I refuse to fall for the ploy of a Motion for Reconsideration or a plea to vacate the decision. This would be akin to a DRO review. They have dug their heels in and are not going to change their minds soon. Any new motion in that venue will simply get more egg on my face. I’m pretty naive. I honestly thought I was dealing with a Veteran-friendly VLJ. In retrospect, it’s fairly obvious who writes his paycheck. We know what that fellow was ordering him to do.
This claim will be decided on one precept-equitable estoppel. I print the definition of it here:
Under the doctrine of equitable estoppel, “he who by his language or
conduct leads another to do what he would not otherwise have done, shall
not subject such person to loss or injury by disappointing the
expectations upon which he acted.” Dickerson v. Colgrove, 100 U.S. 578,
580 (1880). “An essential element of any estoppel is detrimental reliance
on the adverse party’s misrepresentations.” Lyng v. Payne, 476 U.S. 926,
932 (1986).
I relied on the RO to readjudicate my claim based on the submission of new evidence. This they did not accomplish. The list of regulations mandating them to do so are numerous. To wit: 38 CFR §§ 3.156(b), 3.160(c), 19.26, 19.31, 19.32, 19.37(a), 20.302(b)(1994),20.800 and 20.1304(c). Too bad I’m too old to go to law school.





Quick responses:
–Decision stinks.
–Law school. Interesting idea. Any online or free possibilities that the VA will fund or state-funded for seniors?
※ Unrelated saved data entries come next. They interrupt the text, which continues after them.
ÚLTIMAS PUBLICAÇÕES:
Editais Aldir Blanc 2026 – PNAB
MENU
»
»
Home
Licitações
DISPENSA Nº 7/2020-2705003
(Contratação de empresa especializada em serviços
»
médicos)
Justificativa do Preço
–Timeline software might be really useful for the bleary-eyed case readers understand sequences of events. Visual information is great when data/issues are complex.
Online: 3 Free. http://timeglider.com/
In Word: http://www.microsoft.com/education/en-us/teachers/how-to/Pages/creating-timeline.aspx
Probably can find some free opensource timeline software online to tell one’s story.